A satellite dish connecting residents to the DSTV television network, owned by telecommunications giant Naspers, adorns a shack in Khayelitsha township, Cape Town, on May 25, 2017.
Image: REUTERS/Mike Hutchings/File Photo

The African National Congress (ANC) conference has given government until June 2019 to complete the migration from analogue to digital broadcast technology.

Government has already missed the initial deadline, as determined by the International Telecommunication Union, which was June 2015.  This was due to a legal wrangle between government and broadcasters and government over whether the digital signal should be encrypted or not.

"Conference has directed government that the latest time that they give to government to migrate fully and not partially, from analogue to digital, is June 2019 [and] there will be no extension. The NEC subcommittee has been tasked with overseeing all this path to this migration," said Jackson Mthembu, the chairperson of the ANC NEC subcommittee on media and communications.

Mthembu, who is also the ANC party's chief whip in parliament, said the national conference has also resolved to improve the participation of black business people in the print media broadcast and telecommunications industries.
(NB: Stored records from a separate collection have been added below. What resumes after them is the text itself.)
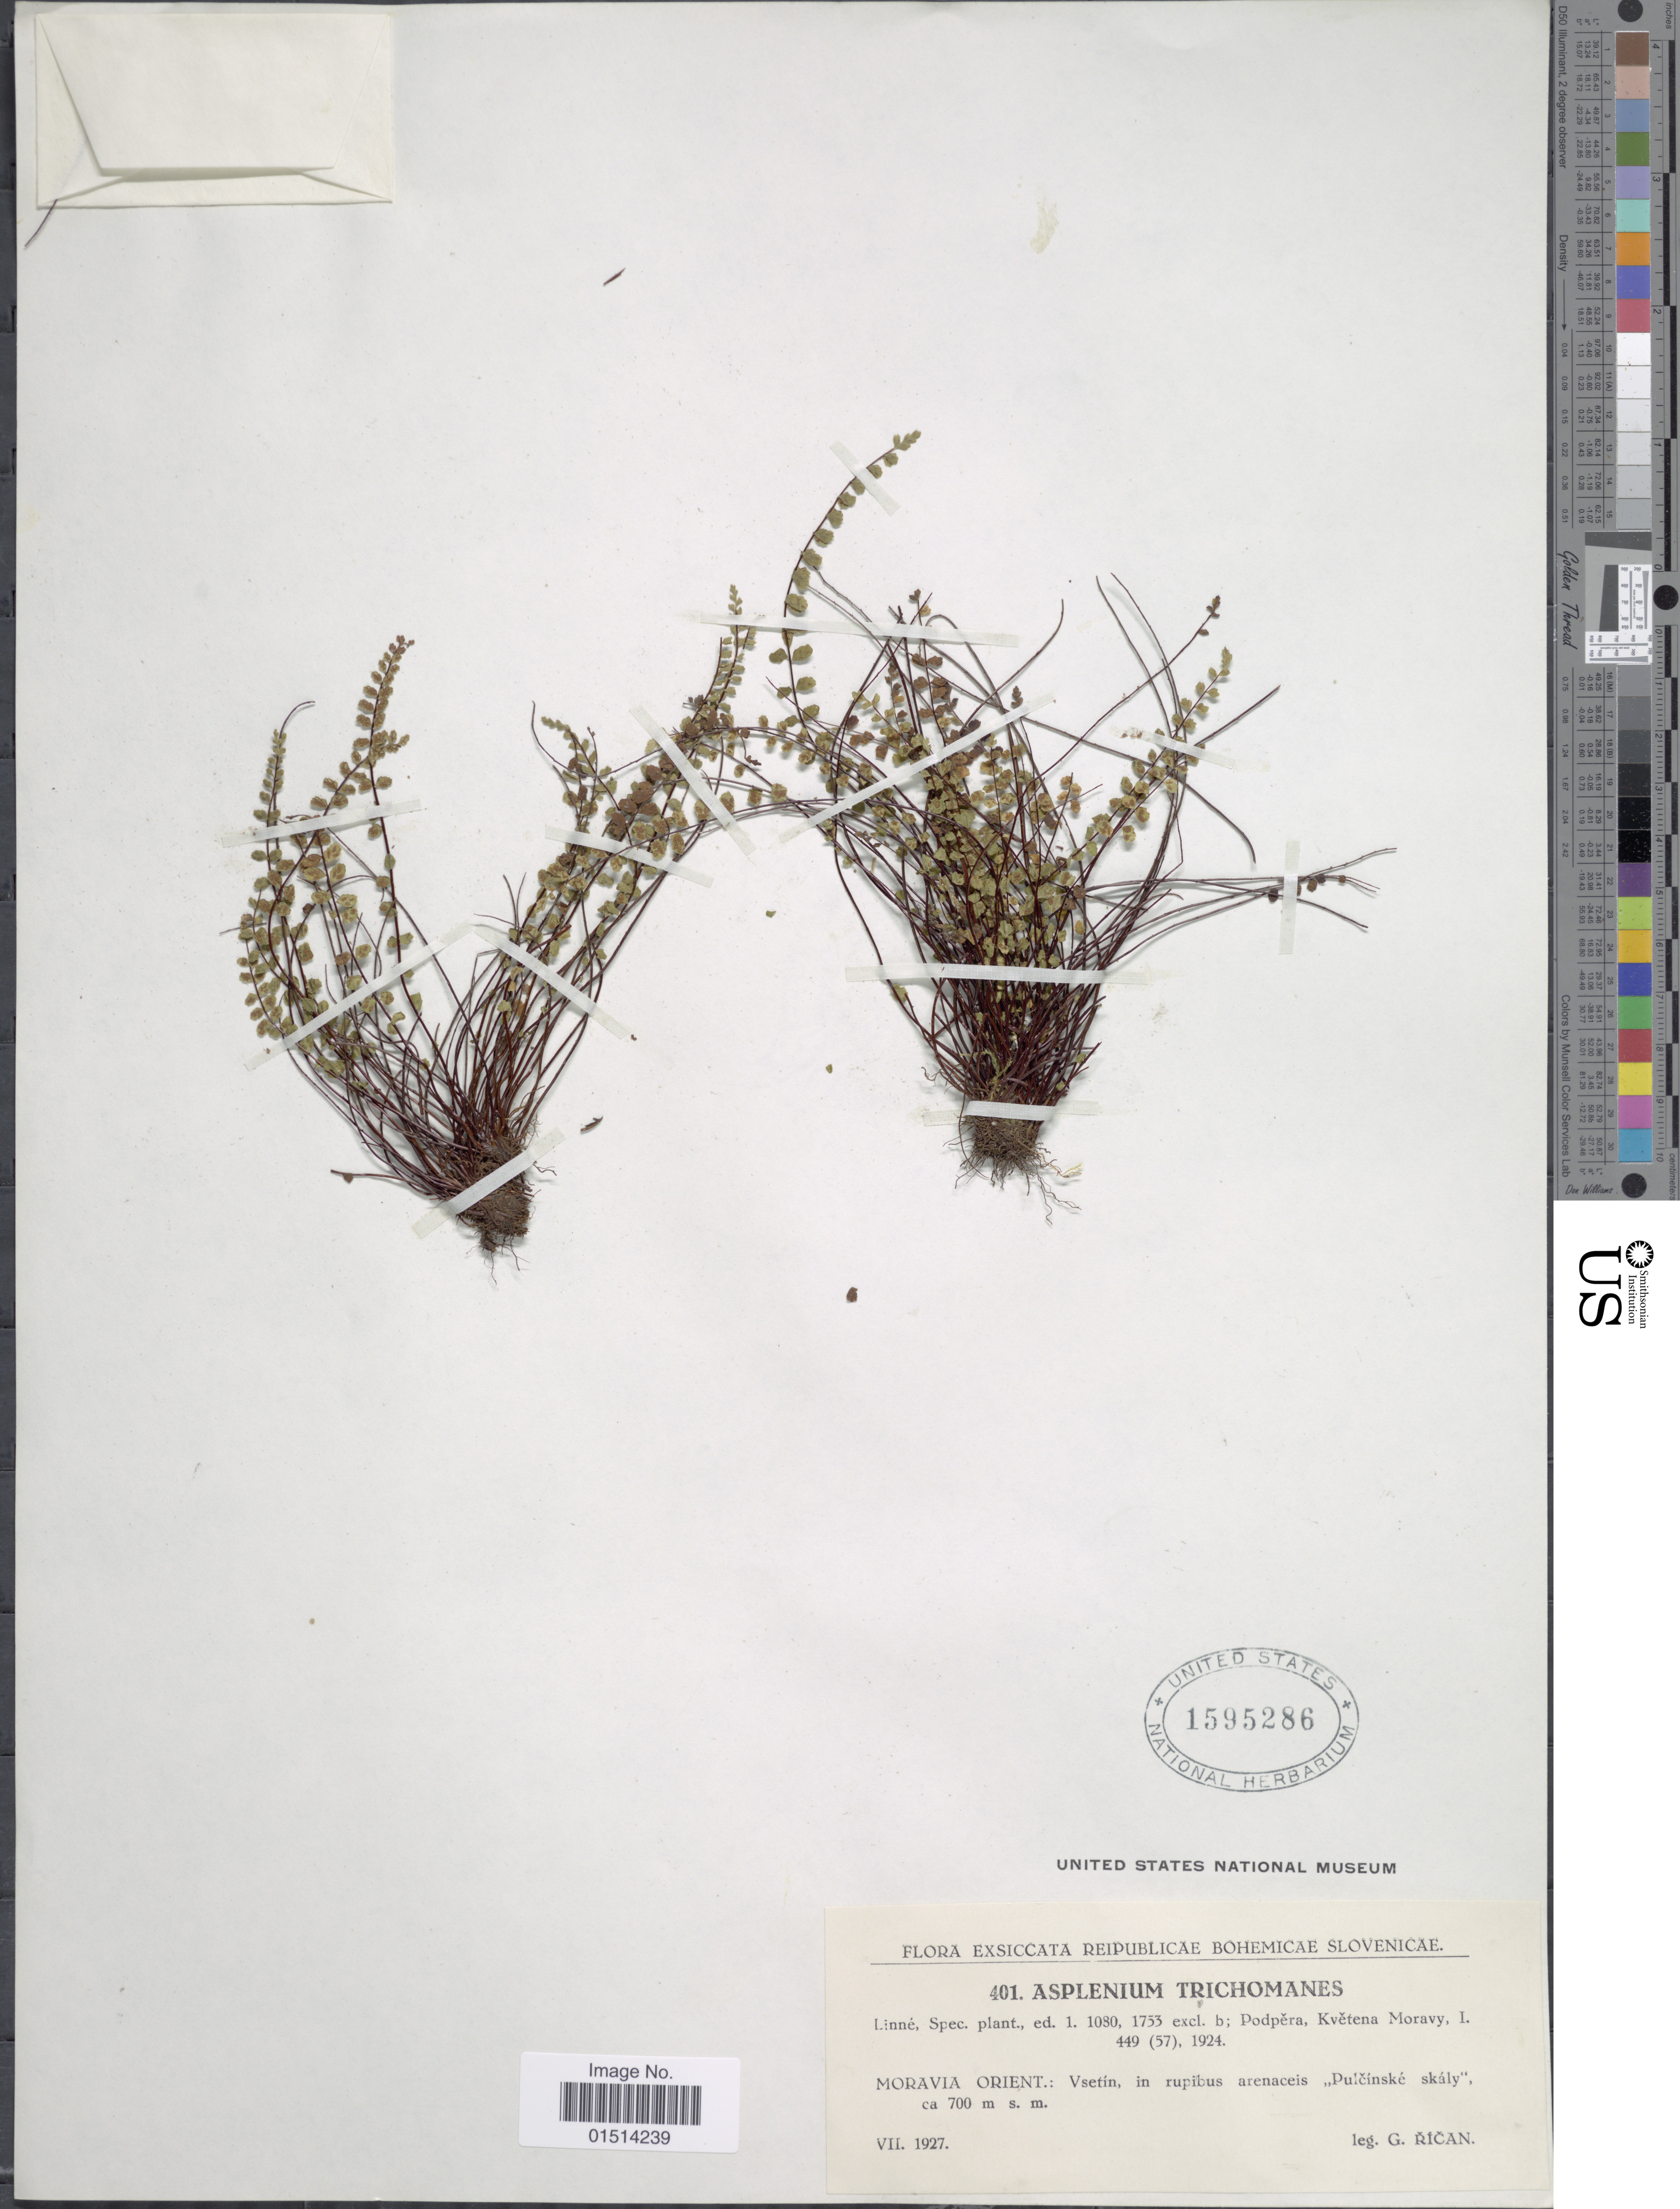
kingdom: Plantae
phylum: Tracheophyta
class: Polypodiopsida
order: Polypodiales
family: Aspleniaceae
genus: Asplenium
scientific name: Asplenium trichomanes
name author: L.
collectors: G. Rican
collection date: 1927-07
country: Czechia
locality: Reipublicae Bohemica Slovenicae, Moravia Orient.: Vsetin, in rupibus arenaceis 'Pulcinske skaly'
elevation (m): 700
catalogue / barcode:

"Conference has ordered government to speedily transform paid television market and ensure that there is no barriers to entry by in particular black people, black entrepreneurs and black industrialist in the paid television segments. We need to effect this radical economic transformation in that area of work as a matter of urgency," added Mthembu.

Mthembu also revealed that ANC deployees in government should also undergo political communication training as an attempt to improve relations with the public and stop them from always relying on official communicators of the party to spread ANC messages. 

He said training in this area was scheduled to start in the next six months.